Признание прозвучало беспомощно и наивно, отчасти как детское бунтарское обещание, а отчасти как мрачное предчувствие.
— Мастер Йольмен, — сказал Готах с уважением, которое должно было смягчить упрек, — это не я показал тебе математические модели, из которых следует катастрофа. Я только исследователь затхлых хроник, болтун и демагог, как говорите вы, математики. Я сказал тебе то, что знаю, но математическая интерпретация исходит от тебя. Историк ничего не докажет, он может лишь строить шаткие конструкции, опирающиеся на источники, к которым можно относиться по-разному.
— И что ты еще мне скажешь, мудрец-посланник? Я знаю, что я доказал, и потому постоянно убеждаю себя в том, что ее нужно остановить. Но убить…
— Уничтожить, не убить. Она не живая.
— Живая! Не говори глупости! — крикнул старик так громко, как только мог, и направил палец на Готаха. — Не прикрывай действительность словами, философ… Я математик и не умею смотреть сквозь разноцветные стеклышки, подобранные в зависимости от обстоятельств, я вижу только истину или ложь. Возможно, другие, даже математики, могут по-разному смотреть на мир формул и чисел и на тот, в котором живут. Но я не могу. За всю жизнь я даже собаку не пнул, а ты хочешь, чтобы я безо всяких сомнений убил человека, говоря себе: «Это плохой человек» или еще лучше: «Это, собственно, вообще не человек». Во имя чего-то неизмеримо важного, ибо спасение Шерни считаю крайне важным, я согласился совершить отвратительное преступление, которое хоть и необходимо, но останется преступлением; я живу с этой мыслью и с ней умру.
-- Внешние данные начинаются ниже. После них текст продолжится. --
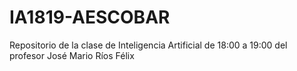 # IA1819-AESCOBAR
Repositorio de la clase de Inteligencia Artificial de 18:00 a 19:00 del profesor José Mario Ríos Félix
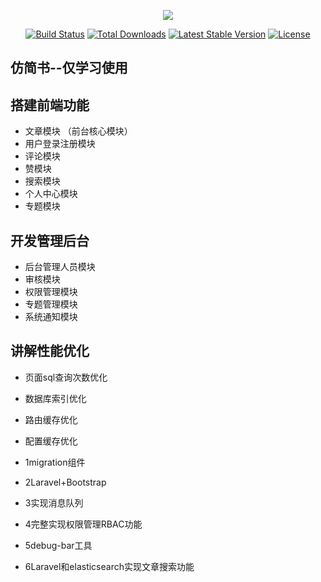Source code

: <p align="center"><img src="https://laravel.com/assets/img/components/logo-laravel.svg"></p>

<p align="center">
<a href="https://travis-ci.org/laravel/framework"><img src="https://travis-ci.org/laravel/framework.svg" alt="Build Status"></a>
<a href="https://packagist.org/packages/laravel/framework"><img src="https://poser.pugx.org/laravel/framework/d/total.svg" alt="Total Downloads"></a>
<a href="https://packagist.org/packages/laravel/framework"><img src="https://poser.pugx.org/laravel/framework/v/stable.svg" alt="Latest Stable Version"></a>
<a href="https://packagist.org/packages/laravel/framework"><img src="https://poser.pugx.org/laravel/framework/license.svg" alt="License"></a>
</p>

## 仿简书--仅学习使用

## 搭建前端功能
- 文章模块 （前台核心模块）
- 用户登录注册模块
- 评论模块
- 赞模块
- 搜索模块
- 个人中心模块
- 专题模块

## 开发管理后台
- 后台管理人员模块
- 审核模块
- 权限管理模块
- 专题管理模块
- 系统通知模块

## 讲解性能优化
- 页面sql查询次数优化
- 数据库索引优化
- 路由缓存优化
- 配置缓存优化


- 1migration组件
- 2Laravel+Bootstrap
- 3实现消息队列
- 4完整实现权限管理RBAC功能
- 5debug-bar工具
- 6Laravel和elasticsearch实现文章搜索功能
Изволь оставить мне право быть искренним с самим собой.
Готах молчал.
— Ты умеешь красиво говорить… для математика.
— Меткое замечание. Для философа.
Готах улыбнулся, отчего выражение его перекошенной физиономии стало еще более издевательским.
— Это все ветер… — наконец сказал он. — Мы оба слишком раздражены… Зря.